==== Page text ====
Brexit is just under a year away and for many investors – and the rest of the country – there are still many unknowns. 

Some may think it is more of a risk than others – some experts believe a US/China trade war, further problems with Russia and the prospect of a Corbyn government represent a bigger risk – but clearly if markets are anything to go by at the time of the referendum itself, then our departure from the European Union is likely to have an impact.

Charlie Parker, head of portfolio management at Sanlam UK, said: “What’s the mechanism by which the market reflects fear and anxiety about Brexit?” Will the same market occurrence at the time of the referendum repeat itself a year from now?

Mr Parker said: “[The referendum result] sent sterling down and the dollar up sharply relative to sterling. So, the thing that will make the big difference is to be long dollar, and that was seen over the referendum.”

There are other implications of an anticipated fall in sterling – large caps are likely to do better than small caps and exporters are likely to outperform importers, with small cap importers being the most vulnerable with increasing import costs from a weaker sterling.
==== Dataset content ====
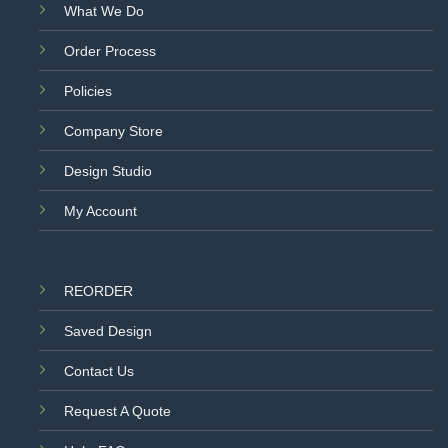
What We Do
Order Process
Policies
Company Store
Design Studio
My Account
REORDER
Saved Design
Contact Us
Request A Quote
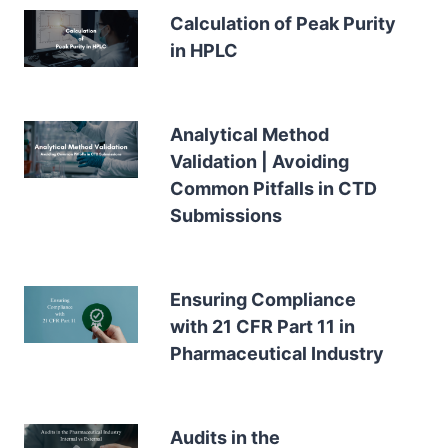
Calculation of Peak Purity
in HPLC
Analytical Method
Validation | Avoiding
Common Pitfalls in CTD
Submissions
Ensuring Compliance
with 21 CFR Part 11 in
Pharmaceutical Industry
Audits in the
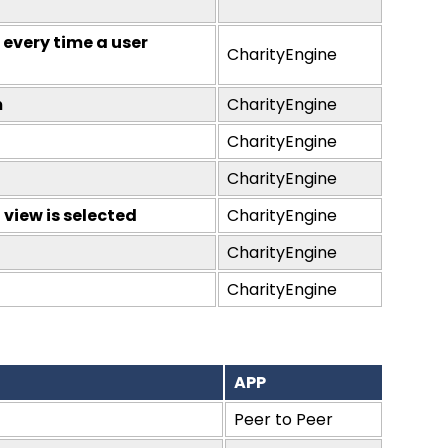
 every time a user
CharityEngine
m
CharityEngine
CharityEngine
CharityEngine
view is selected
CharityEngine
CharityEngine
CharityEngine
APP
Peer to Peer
====
» **Apply what you read**
1. Quote every line of the records read from the three pictures, and leave the pictures themselves out of your answer.
2. Continue the passage on Brexit and investing from the point where it stops.
The passage on Brexit and investing and the records are unrelated material.

» **List of answers**
1.
What We Do
Order Process
Policies
Company Store
Design Studio
My Account
REORDER
Saved Design
Contact Us
Request A Quote
Calculation of Peak Purity
in HPLC
Analytical Method
Validation | Avoiding
Common Pitfalls in CTD
Submissions
Ensuring Compliance
with 21 CFR Part 11 in
Pharmaceutical Industry
Audits in the
 every time a user
CharityEngine
m
CharityEngine
CharityEngine
CharityEngine
view is selected
CharityEngine
CharityEngine
CharityEngine
APP
Peer to Peer

2.
Mr Parker said: “What we don’t want to invest in is companies that have to buy in their goods from overseas. House builders have to import a lot of material and they’re very dependent on the UK economy. The main thing is to be really careful to understand your currency exposure: think about the geographical exposure and think about maintaining a good dollar position in the event that we get a relatively benign end to Brexit talks.”

Will Dobbs, investment manager at Charles Stanley, said: “UK domestic stocks have been weak over the last couple of years – I can’t remember a time when we have been as low a weighting to UK equities as this time. 

“There will be a time when we get back to these stocks as soon as we get more clarity on Brexit negotiations, but we do remain cautious.”

Key points

  • Brexit remains a big unknown in terms of investments and mortgages
  • Some believe a trade war between China and the US poses a bigger threat
  • Sensible asset allocation is the way forward when anticipating risks

The same factor – weakening UK economy and sterling – has however, improved the lot of exporters, opening up new markets for those sending goods abroad. Mr Dobbs said: “Not being in the single market doesn’t stop trade with these countries. 

“Depending on what you’re selling, you’re dependent on different tariffs. Assuming tariffs are 5 per cent, sterling has fallen 15 per cent; it is still positive for companies exporting goods.”

Trade war

The challenge is if trade talks break down, prompted by a EU member upsetting discussions over the border in Northern Ireland or the future of Gibraltar. Mr Parker said: “I think most people are preparing for and pricing in not being in the single market. For us to be in the single market, the government would have to fall and we’d have to get a Corbyn government and then we’d have a whole range of other issues.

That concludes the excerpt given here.